Tracy, California: Police have finally arrested a man suspected of murdering 64-year-old Parmjit Singh while taking a walk at Gretchen Talley Park in Tracy, California, 60 miles east of San Francisco.
The brutal attack took place on the evening of Sunday, Aug 25, when the assailant slit Parmjit Singh’s throat in the park. Almost a week later, police picked up 21-year-old Anthony Kreiter-Rhoads in connection with the crime.
Kreiter-Rhoads was arrested on Saturday and charged with homicide. No hate-crime charges have been pressed yet.
Confirming the arrest, Harnek Singh Kang, son-in-law of Parmjit Singh, told indica, “Yes, one man has been arrested. He lives north of Tracy. No hate-crime charges have been filed yet. That is for the court to decide.”
Kang, 40, said he was pleased the suspect had been caught. “The family is grieving, but everybody is feeling a little better,” he said. “However, fear of going to the park persists.”
Kang said it appeared Kreiter-Rhoads had acted alone and it probably was a hate crime, but the motive for the killing remains unclear as of now.
The case hearing has been set for Tuesday, Sept 3.
The murder had angered the Sikh community in California. Parmjit Singh, who is survived by his wife, a son, a daughter, and three grandchildren, used to work at a Ghirardelli factory outlet in Tracy. Because of low production at the candy-maker, he was off on Sunday.
Kang, who was shocked at the way his father-in-law died, had earlier told Indica that even though 911 and an ambulance reached the horrific scene quickly, Parmjit Singh could not recover from the heavy bleeding he had suffered. “We are in shock and wonder why anyone would kill such a nice person,” he had said.
Parmjit Singh used to visit churches, temples and gurdwaras everywhere he went. On the day of the attack, he had stopped for tea in the neighborhood. He had also told his family he would be back in time for dinner.
A native of Punjab, India, Parmjit Singh had moved to the US only three years ago. He used to walk two miles every day, and he was doing exactly that the night he was killed.
Reacting to the case, California Assembly member Ash Karla had told Indica, “This is tragic. He [Singh] was a hardworking man, respected by his family. This is what hate does. Hatred creates a loss of innocence.”

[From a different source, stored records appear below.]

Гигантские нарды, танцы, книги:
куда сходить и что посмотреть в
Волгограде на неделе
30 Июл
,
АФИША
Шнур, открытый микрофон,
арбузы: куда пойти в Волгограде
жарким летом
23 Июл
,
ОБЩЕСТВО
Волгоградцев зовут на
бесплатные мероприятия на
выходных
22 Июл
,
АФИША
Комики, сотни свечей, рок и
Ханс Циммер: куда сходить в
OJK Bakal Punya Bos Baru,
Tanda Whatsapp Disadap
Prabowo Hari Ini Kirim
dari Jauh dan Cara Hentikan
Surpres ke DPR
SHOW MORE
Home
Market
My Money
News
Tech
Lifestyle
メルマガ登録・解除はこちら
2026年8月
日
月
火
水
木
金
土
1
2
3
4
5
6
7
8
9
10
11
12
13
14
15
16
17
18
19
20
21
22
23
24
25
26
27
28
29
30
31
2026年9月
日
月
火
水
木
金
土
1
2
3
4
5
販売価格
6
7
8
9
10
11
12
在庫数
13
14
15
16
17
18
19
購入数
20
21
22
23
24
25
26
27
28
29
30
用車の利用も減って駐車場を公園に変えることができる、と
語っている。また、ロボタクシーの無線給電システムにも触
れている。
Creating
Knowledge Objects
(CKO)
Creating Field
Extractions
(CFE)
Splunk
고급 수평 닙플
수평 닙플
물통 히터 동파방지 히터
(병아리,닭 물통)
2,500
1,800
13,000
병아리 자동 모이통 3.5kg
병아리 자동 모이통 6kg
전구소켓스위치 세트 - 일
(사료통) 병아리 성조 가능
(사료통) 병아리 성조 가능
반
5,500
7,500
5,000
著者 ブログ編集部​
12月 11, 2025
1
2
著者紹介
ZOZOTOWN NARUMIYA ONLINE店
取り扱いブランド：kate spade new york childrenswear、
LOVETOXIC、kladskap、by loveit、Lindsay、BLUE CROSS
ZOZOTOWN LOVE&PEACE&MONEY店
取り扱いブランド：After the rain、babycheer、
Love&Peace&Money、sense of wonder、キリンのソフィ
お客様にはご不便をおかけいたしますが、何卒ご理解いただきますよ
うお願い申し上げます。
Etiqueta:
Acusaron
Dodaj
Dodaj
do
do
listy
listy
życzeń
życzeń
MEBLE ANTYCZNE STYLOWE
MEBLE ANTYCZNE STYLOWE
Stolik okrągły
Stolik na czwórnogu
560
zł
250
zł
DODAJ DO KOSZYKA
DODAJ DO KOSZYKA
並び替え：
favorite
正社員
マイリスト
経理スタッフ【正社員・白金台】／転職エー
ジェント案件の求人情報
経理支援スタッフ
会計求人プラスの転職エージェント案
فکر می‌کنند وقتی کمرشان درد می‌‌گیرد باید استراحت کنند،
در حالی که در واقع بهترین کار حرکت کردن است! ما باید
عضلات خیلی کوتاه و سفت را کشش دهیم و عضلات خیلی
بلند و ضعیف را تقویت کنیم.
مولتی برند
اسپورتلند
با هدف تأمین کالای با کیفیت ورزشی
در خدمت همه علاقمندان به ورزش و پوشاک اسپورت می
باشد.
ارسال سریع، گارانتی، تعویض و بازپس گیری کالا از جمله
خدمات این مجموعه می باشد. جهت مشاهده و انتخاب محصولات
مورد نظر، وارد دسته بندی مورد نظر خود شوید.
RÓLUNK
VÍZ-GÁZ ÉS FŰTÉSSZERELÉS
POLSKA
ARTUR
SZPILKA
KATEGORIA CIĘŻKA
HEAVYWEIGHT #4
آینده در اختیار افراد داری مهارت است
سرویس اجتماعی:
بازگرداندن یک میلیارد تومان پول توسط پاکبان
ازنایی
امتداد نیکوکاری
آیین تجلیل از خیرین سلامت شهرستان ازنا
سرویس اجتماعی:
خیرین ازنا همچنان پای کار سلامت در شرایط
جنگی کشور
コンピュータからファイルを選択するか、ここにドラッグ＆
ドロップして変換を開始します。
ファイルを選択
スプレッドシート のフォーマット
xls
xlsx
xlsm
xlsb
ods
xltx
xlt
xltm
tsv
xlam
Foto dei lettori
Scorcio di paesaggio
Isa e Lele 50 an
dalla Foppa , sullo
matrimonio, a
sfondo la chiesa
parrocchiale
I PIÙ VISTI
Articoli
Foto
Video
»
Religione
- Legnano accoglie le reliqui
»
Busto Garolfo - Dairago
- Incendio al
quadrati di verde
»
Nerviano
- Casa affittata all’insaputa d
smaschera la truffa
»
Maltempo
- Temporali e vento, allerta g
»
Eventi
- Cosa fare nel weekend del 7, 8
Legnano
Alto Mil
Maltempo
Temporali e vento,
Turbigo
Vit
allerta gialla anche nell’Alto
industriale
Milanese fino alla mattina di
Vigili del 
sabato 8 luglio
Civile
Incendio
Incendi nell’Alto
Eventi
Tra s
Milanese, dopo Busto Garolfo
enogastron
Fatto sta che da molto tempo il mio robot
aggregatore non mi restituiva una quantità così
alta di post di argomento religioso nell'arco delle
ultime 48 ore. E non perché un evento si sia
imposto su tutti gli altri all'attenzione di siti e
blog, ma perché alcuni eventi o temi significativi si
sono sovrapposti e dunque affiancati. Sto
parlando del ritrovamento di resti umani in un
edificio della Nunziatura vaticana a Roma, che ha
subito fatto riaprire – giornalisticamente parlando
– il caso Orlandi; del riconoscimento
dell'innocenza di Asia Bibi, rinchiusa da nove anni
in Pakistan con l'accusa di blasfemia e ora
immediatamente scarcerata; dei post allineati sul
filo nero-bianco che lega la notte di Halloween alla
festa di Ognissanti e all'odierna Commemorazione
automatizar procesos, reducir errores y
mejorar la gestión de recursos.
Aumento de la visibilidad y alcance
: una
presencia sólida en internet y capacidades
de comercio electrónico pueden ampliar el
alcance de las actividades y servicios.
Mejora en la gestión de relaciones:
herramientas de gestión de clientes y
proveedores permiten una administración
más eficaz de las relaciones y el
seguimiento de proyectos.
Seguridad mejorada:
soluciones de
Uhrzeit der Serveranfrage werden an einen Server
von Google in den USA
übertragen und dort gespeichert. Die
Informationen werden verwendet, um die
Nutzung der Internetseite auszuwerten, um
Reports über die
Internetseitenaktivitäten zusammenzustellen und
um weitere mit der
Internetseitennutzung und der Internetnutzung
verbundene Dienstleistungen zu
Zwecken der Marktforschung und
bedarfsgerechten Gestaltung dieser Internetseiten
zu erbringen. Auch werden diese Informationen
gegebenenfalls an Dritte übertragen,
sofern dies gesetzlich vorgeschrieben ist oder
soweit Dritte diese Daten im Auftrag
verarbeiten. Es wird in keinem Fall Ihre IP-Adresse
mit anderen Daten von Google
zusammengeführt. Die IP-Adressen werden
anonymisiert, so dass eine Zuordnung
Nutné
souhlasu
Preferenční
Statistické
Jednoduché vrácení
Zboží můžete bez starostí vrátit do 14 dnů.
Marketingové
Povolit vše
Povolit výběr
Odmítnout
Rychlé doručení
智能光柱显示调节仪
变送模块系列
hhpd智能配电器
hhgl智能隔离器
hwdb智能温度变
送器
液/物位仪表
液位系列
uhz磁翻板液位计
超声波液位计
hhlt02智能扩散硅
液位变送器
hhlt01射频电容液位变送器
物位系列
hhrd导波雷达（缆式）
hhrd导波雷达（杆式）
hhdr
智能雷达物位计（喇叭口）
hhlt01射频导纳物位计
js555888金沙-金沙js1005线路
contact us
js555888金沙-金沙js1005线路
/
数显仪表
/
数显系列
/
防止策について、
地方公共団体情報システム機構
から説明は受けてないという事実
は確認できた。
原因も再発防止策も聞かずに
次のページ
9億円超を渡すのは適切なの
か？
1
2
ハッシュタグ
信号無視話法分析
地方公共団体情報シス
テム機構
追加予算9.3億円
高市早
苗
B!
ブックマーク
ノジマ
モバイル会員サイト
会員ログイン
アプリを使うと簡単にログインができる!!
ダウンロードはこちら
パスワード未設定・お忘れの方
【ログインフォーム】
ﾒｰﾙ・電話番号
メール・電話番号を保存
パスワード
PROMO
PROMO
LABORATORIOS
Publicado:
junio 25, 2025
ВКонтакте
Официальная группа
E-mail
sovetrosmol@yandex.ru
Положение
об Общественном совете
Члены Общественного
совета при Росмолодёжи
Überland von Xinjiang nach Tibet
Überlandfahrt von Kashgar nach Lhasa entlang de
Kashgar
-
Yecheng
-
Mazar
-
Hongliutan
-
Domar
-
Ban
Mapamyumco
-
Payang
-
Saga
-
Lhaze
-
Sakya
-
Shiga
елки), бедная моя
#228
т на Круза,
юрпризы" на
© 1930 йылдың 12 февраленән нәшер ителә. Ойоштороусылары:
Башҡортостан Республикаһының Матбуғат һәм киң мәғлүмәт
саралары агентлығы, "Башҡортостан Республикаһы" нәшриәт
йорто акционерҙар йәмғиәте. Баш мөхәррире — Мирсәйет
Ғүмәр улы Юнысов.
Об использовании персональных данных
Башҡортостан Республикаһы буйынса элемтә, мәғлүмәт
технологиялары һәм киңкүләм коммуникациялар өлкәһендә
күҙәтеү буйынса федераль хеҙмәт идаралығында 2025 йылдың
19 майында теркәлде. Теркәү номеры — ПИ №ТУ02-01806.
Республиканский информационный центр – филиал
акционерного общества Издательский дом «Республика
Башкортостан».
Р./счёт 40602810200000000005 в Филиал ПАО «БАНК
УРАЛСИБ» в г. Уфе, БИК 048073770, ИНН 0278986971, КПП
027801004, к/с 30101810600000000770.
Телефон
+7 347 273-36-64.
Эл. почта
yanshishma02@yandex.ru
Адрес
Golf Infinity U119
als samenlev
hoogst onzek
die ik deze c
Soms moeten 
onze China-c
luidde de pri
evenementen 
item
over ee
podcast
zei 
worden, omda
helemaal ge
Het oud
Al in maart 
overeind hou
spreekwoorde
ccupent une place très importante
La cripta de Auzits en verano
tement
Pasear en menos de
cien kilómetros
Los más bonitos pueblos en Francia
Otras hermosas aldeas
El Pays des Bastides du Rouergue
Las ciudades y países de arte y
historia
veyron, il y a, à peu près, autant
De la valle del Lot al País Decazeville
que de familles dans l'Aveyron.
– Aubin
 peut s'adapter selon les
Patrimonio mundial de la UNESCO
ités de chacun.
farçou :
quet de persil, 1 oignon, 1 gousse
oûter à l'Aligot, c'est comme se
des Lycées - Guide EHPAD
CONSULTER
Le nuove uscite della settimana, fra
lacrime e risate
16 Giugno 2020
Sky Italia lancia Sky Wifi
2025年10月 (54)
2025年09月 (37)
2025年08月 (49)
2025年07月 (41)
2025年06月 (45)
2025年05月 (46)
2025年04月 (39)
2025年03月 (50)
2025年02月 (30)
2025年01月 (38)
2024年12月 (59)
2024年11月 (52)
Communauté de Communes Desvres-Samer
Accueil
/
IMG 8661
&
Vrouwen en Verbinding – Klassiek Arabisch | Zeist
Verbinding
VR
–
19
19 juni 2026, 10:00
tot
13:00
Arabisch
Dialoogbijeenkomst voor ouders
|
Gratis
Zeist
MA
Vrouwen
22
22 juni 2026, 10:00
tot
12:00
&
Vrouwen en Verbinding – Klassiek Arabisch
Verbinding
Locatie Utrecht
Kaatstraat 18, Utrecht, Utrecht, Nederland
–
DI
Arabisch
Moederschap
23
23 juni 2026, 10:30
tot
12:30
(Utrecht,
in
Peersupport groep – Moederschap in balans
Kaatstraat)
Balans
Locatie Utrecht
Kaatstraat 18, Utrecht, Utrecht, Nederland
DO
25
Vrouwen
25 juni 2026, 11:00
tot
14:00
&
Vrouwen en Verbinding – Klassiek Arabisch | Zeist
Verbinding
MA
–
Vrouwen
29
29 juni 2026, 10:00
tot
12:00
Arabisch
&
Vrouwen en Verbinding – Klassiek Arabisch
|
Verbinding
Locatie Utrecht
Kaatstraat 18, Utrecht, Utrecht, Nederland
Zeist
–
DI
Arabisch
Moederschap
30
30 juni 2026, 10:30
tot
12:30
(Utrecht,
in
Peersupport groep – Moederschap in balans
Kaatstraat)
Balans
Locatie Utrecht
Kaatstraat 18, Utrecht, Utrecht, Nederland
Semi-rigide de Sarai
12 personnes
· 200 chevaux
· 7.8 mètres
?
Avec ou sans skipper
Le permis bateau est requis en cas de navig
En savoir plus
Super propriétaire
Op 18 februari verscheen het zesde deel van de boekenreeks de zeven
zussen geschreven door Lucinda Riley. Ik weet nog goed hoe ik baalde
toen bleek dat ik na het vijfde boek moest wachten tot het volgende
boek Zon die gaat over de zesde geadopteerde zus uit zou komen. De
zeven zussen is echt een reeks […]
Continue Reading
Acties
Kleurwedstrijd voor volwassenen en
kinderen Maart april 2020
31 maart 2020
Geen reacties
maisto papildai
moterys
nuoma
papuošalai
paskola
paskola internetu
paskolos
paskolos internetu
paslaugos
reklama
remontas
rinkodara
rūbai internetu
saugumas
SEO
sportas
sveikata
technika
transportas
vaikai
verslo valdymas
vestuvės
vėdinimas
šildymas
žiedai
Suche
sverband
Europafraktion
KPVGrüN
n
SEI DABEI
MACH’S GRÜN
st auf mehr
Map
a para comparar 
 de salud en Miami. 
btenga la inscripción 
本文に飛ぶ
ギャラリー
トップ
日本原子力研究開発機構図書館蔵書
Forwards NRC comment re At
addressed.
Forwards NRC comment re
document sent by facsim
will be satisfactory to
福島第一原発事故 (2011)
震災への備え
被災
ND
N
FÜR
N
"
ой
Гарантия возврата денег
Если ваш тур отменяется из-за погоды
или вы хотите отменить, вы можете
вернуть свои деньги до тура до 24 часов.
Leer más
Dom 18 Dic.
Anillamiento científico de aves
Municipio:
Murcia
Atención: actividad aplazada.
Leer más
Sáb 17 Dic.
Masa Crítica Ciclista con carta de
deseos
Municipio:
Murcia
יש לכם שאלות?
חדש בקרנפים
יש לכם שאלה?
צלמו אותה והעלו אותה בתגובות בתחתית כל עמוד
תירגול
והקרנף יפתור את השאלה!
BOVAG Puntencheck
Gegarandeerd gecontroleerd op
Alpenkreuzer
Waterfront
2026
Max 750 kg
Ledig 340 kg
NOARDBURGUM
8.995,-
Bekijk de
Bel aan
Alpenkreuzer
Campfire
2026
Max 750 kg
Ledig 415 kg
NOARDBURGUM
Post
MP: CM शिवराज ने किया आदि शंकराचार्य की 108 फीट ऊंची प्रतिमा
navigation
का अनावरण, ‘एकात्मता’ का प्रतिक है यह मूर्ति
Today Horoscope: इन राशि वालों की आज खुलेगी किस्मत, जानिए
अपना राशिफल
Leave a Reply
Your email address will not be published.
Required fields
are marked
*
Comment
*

Kalra also said that as a legislator of the state of California he “condemn(s) the kind of hatred fed at all levels of government, including from the White House. We have condemned the rise of white nationalism as well as the hatred and bigotry that fuels these people with such anger to harm our innocent community.”
Such crimes require the participation of the whole community to solve, Kalra said, and urged everyone to call for tips to narrow down the suspect. “The Indian community in the region needs to make sure that everyone is giving what the police wants to solve this case,” he said.
On his message to the community, Kalra said, “I believe the community has the right to be frustrated and even angry about what happened. But we have to use all the emotions to figure out what we can do to get witnesses to come forward. These cases aren’t easy and become harder by every passing day.”
Raj Chahal, councilmember at the city council of Santa Clara in California, told Indica, “This is not a crime against one community but a crime against humanity. Whoever has done it should be punished by the book so that it’s not repeated.”
Kang, meanwhile, told Indica that a memorial service for his father-in-law would be held on Sept 14 between 10 am and 2 pm.